◆ **AIM OF THE EXERCISE**:
Write out every entry exactly as it appears.

◆ **INPUT ROWS**:
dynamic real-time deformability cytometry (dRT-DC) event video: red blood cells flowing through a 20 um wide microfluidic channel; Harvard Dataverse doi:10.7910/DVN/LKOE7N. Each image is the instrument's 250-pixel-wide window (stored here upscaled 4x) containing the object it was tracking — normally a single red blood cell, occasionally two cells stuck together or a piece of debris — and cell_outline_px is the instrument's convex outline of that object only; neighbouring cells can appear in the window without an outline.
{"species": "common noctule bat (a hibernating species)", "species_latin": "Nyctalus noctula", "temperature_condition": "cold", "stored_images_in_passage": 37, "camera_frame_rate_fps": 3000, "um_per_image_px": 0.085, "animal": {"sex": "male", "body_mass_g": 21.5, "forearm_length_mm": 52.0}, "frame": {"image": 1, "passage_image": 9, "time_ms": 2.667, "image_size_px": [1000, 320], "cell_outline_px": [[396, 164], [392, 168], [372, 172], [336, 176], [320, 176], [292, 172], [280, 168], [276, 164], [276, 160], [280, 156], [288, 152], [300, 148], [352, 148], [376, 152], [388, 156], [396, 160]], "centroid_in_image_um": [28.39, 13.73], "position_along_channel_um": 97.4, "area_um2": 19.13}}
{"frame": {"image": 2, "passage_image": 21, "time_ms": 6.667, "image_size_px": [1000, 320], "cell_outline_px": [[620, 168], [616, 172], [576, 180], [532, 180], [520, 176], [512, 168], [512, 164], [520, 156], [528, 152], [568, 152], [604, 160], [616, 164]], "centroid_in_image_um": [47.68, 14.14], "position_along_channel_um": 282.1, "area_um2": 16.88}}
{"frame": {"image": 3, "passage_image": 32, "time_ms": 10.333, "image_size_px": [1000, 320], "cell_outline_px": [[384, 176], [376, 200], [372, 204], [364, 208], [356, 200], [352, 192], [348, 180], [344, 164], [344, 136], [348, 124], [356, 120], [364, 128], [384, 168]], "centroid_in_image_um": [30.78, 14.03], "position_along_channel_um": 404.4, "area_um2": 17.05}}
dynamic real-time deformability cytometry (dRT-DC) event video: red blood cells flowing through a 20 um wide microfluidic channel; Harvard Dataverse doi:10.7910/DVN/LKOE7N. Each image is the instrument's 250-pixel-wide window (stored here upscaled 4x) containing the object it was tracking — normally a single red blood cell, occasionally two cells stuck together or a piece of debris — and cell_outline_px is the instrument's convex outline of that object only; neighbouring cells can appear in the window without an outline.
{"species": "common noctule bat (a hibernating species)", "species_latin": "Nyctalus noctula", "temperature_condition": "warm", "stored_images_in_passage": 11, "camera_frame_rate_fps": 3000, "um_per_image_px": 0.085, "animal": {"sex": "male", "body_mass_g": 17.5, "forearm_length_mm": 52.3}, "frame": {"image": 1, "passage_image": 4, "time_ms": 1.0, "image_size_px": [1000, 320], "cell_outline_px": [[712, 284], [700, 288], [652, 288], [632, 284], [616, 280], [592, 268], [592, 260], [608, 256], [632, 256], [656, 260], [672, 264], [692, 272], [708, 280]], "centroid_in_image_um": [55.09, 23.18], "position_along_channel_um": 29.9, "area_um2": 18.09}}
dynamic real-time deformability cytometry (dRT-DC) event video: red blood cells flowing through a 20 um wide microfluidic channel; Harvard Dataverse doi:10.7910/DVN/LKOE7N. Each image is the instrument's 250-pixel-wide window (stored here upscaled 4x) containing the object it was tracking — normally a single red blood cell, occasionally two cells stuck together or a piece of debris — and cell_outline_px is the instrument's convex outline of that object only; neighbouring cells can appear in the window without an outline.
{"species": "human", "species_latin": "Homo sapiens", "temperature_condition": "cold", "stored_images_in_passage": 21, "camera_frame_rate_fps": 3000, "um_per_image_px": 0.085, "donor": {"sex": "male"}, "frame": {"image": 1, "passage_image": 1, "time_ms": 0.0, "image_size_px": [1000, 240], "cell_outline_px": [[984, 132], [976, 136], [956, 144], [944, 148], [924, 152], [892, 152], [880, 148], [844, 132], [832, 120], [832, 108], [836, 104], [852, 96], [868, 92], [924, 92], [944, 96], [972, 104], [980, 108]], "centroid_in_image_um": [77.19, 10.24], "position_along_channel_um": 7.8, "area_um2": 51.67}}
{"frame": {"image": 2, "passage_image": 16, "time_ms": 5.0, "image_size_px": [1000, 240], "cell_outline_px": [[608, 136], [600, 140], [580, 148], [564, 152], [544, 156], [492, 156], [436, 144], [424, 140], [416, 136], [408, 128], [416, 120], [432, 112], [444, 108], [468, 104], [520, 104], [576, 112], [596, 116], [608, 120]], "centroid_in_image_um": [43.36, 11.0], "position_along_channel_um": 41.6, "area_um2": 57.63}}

◆ **TASK RESPONSE**:
dynamic real-time deformability cytometry (dRT-DC) event video: red blood cells flowing through a 20 um wide microfluidic channel; Harvard Dataverse doi:10.7910/DVN/LKOE7N. Each image is the instrument's 250-pixel-wide window (stored here upscaled 4x) containing the object it was tracking — normally a single red blood cell, occasionally two cells stuck together or a piece of debris — and cell_outline_px is the instrument's convex outline of that object only; neighbouring cells can appear in the window without an outline.
{"species": "common noctule bat (a hibernating species)", "species_latin": "Nyctalus noctula", "temperature_condition": "cold", "stored_images_in_passage": 37, "camera_frame_rate_fps": 3000, "um_per_image_px": 0.085, "animal": {"sex": "male", "body_mass_g": 21.5, "forearm_length_mm": 52.0}, "frame": {"image": 1, "passage_image": 9, "time_ms": 2.667, "image_size_px": [1000, 320], "cell_outline_px": [[396, 164], [392, 168], [372, 172], [336, 176], [320, 176], [292, 172], [280, 168], [276, 164], [276, 160], [280, 156], [288, 152], [300, 148], [352, 148], [376, 152], [388, 156], [396, 160]], "centroid_in_image_um": [28.39, 13.73], "position_along_channel_um": 97.4, "area_um2": 19.13}}
{"frame": {"image": 2, "passage_image": 21, "time_ms": 6.667, "image_size_px": [1000, 320], "cell_outline_px": [[620, 168], [616, 172], [576, 180], [532, 180], [520, 176], [512, 168], [512, 164], [520, 156], [528, 152], [568, 152], [604, 160], [616, 164]], "centroid_in_image_um": [47.68, 14.14], "position_along_channel_um": 282.1, "area_um2": 16.88}}
{"frame": {"image": 3, "passage_image": 32, "time_ms": 10.333, "image_size_px": [1000, 320], "cell_outline_px": [[384, 176], [376, 200], [372, 204], [364, 208], [356, 200], [352, 192], [348, 180], [344, 164], [344, 136], [348, 124], [356, 120], [364, 128], [384, 168]], "centroid_in_image_um": [30.78, 14.03], "position_along_channel_um": 404.4, "area_um2": 17.05}}
dynamic real-time deformability cytometry (dRT-DC) event video: red blood cells flowing through a 20 um wide microfluidic channel; Harvard Dataverse doi:10.7910/DVN/LKOE7N. Each image is the instrument's 250-pixel-wide window (stored here upscaled 4x) containing the object it was tracking — normally a single red blood cell, occasionally two cells stuck together or a piece of debris — and cell_outline_px is the instrument's convex outline of that object only; neighbouring cells can appear in the window without an outline.
{"species": "common noctule bat (a hibernating species)", "species_latin": "Nyctalus noctula", "temperature_condition": "warm", "stored_images_in_passage": 11, "camera_frame_rate_fps": 3000, "um_per_image_px": 0.085, "animal": {"sex": "male", "body_mass_g": 17.5, "forearm_length_mm": 52.3}, "frame": {"image": 1, "passage_image": 4, "time_ms": 1.0, "image_size_px": [1000, 320], "cell_outline_px": [[712, 284], [700, 288], [652, 288], [632, 284], [616, 280], [592, 268], [592, 260], [608, 256], [632, 256], [656, 260], [672, 264], [692, 272], [708, 280]], "centroid_in_image_um": [55.09, 23.18], "position_along_channel_um": 29.9, "area_um2": 18.09}}
dynamic real-time deformability cytometry (dRT-DC) event video: red blood cells flowing through a 20 um wide microfluidic channel; Harvard Dataverse doi:10.7910/DVN/LKOE7N. Each image is the instrument's 250-pixel-wide window (stored here upscaled 4x) containing the object it was tracking — normally a single red blood cell, occasionally two cells stuck together or a piece of debris — and cell_outline_px is the instrument's convex outline of that object only; neighbouring cells can appear in the window without an outline.
{"species": "human", "species_latin": "Homo sapiens", "temperature_condition": "cold", "stored_images_in_passage": 21, "camera_frame_rate_fps": 3000, "um_per_image_px": 0.085, "donor": {"sex": "male"}, "frame": {"image": 1, "passage_image": 1, "time_ms": 0.0, "image_size_px": [1000, 240], "cell_outline_px": [[984, 132], [976, 136], [956, 144], [944, 148], [924, 152], [892, 152], [880, 148], [844, 132], [832, 120], [832, 108], [836, 104], [852, 96], [868, 92], [924, 92], [944, 96], [972, 104], [980, 108]], "centroid_in_image_um": [77.19, 10.24], "position_along_channel_um": 7.8, "area_um2": 51.67}}
{"frame": {"image": 2, "passage_image": 16, "time_ms": 5.0, "image_size_px": [1000, 240], "cell_outline_px": [[608, 136], [600, 140], [580, 148], [564, 152], [544, 156], [492, 156], [436, 144], [424, 140], [416, 136], [408, 128], [416, 120], [432, 112], [444, 108], [468, 104], [520, 104], [576, 112], [596, 116], [608, 120]], "centroid_in_image_um": [43.36, 11.0], "position_along_channel_um": 41.6, "area_um2": 57.63}}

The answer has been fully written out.